Inde : "Treize hommes", une enquête sur le viol collectif au pays des Santal
Baby a osé braver la tradition, et ce à plusieurs reprises. Sûre d’elle, brillante, partie à la ville pour gagner plus d’argent, revenue et affichant sans honte sa différence sociale et économique vis-à-vis des autres villageois, elle a eu l’audace de choisir un amoureux étranger à la petite communauté, un homme déjà marié, un musulman des environs. Aussi, un soir, les treize membres du conseil de village, ivres, frustrés, jaloux, la prennent à partie avec son amant, puis la violent, toute une nuit. Treize hommes qu’elle côtoyait au quotidien. Treize hommes, amis de ses frères, maris ou pères des femmes avec qui elle cuisinait et discutait.

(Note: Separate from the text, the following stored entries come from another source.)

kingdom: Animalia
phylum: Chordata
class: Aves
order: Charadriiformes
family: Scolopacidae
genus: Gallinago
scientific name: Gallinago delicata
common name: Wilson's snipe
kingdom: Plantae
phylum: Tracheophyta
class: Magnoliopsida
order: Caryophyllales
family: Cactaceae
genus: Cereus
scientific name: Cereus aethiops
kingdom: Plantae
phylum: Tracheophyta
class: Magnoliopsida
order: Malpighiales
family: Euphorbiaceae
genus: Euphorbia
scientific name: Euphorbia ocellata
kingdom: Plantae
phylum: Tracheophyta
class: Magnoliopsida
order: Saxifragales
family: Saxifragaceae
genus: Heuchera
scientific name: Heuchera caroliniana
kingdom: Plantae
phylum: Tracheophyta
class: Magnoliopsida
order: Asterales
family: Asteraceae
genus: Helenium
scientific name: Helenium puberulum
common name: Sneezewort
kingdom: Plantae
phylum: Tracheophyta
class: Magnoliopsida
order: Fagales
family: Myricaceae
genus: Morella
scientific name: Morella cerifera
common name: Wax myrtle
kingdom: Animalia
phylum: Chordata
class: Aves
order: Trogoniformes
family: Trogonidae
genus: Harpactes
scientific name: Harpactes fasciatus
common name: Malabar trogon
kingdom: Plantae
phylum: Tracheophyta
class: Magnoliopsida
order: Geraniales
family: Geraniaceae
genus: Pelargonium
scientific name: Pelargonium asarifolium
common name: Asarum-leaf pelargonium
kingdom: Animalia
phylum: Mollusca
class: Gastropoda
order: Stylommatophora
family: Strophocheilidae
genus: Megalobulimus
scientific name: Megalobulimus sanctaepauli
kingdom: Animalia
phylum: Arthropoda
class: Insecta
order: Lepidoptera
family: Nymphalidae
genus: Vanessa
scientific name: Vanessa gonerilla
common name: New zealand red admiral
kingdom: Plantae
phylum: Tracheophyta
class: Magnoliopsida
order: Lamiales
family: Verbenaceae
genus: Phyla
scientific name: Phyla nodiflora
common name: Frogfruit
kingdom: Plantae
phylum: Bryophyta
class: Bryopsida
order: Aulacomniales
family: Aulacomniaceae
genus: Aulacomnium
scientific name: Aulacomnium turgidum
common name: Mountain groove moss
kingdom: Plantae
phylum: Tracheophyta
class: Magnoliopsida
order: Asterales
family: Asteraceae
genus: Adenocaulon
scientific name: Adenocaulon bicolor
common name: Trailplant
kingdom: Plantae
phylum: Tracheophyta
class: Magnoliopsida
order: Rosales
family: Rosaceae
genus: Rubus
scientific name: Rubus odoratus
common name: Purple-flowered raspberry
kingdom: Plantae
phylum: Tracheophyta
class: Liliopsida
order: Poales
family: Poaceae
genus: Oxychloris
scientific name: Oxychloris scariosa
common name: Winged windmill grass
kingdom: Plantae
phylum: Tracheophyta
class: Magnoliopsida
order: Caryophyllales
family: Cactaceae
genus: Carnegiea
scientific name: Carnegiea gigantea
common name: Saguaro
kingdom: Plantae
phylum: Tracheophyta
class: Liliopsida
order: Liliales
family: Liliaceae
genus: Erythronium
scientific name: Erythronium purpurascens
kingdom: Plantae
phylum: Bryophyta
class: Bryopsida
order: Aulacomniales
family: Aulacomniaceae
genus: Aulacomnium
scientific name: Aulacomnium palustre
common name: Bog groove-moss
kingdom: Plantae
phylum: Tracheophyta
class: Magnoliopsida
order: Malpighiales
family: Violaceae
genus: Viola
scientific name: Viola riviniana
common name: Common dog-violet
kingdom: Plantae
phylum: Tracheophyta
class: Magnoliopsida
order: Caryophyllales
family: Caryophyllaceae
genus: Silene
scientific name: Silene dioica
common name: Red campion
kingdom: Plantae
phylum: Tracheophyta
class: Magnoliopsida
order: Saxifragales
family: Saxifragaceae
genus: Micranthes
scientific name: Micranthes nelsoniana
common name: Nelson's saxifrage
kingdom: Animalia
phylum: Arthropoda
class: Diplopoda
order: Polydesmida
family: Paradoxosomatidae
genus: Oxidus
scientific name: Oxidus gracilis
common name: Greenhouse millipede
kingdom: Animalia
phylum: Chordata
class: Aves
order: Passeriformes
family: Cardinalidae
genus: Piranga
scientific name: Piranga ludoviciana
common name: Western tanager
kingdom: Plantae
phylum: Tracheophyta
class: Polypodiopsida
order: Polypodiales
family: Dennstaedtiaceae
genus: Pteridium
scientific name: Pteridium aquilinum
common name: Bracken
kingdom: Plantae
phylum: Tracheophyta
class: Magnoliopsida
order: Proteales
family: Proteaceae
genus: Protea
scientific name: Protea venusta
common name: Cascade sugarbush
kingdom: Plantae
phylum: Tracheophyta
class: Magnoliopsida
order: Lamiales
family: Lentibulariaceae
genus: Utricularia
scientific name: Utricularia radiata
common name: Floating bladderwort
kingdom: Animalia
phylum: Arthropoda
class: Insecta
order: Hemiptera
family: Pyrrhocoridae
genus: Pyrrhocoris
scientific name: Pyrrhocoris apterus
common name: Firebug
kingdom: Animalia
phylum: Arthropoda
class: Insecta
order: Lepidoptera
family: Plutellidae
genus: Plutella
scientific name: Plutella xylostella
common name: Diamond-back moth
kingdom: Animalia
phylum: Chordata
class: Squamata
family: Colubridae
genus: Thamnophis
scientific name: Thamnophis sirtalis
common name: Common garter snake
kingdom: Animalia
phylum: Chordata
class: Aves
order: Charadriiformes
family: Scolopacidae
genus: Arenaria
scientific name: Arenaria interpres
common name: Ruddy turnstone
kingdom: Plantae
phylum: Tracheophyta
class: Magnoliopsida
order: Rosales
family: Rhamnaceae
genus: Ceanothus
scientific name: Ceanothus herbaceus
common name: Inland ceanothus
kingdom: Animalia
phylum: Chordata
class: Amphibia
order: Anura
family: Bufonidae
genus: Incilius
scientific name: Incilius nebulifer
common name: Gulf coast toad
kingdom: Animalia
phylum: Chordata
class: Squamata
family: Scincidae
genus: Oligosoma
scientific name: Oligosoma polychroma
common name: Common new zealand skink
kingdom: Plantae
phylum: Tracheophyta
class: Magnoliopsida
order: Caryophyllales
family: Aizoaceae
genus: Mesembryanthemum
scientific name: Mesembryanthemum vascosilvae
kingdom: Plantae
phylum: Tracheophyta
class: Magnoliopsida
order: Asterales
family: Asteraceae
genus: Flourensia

Derrière le crime, logiques mafieuses et mépris social
Peu à peu, à travers un récit dense, fouillé et une enquête minutieuse au Bengale, Sonia Faleiro fait émerger les problématiques auxquelles sont confrontées les populations tribales indiennes, et, au-delà, les femmes tribales. On découvre une Inde rurale des laissés-pour-compte, où, comme le souligne l’auteur, personne n’est épargné.
Entretien
Née à Goa, Sonia Faleiro s’est fait connaître par ses reportages sur des sujets dérangeants dans des publications indiennes et américaines. En Inde, le prix Karmaveer Puraskaar pour la justice sociale lui a été attribué par un collectif d’ONG et de citoyens. Avec quelques collègues journalistes, femmes en majorité, collaborant aux plus prestigieuses publications anglo-saxonnes, Sonia Faleiro a récemment créé Déca, une coopérative d’auteurs. S’inspirant des coopératives de photos comme Magnum, Déca publie uniquement des textes de non-fiction – souvent courts – ou des reportages en profondeur. Les livres sont commercialisés sur tablette et smartphone. En 2013, Actes Sud a publié Bombay Baby, résultat d’une longue enquête et portrait d’une « bar dancer ». Cet ouvrage a été sacré meilleur livre de l’année par The Observer, The Guardian et The Economist.
Treize hommes de Sonia Faleiro est paru chez Actes en avril 2016 (traduit de l’anglais par Eric Auzoux, 108 pages).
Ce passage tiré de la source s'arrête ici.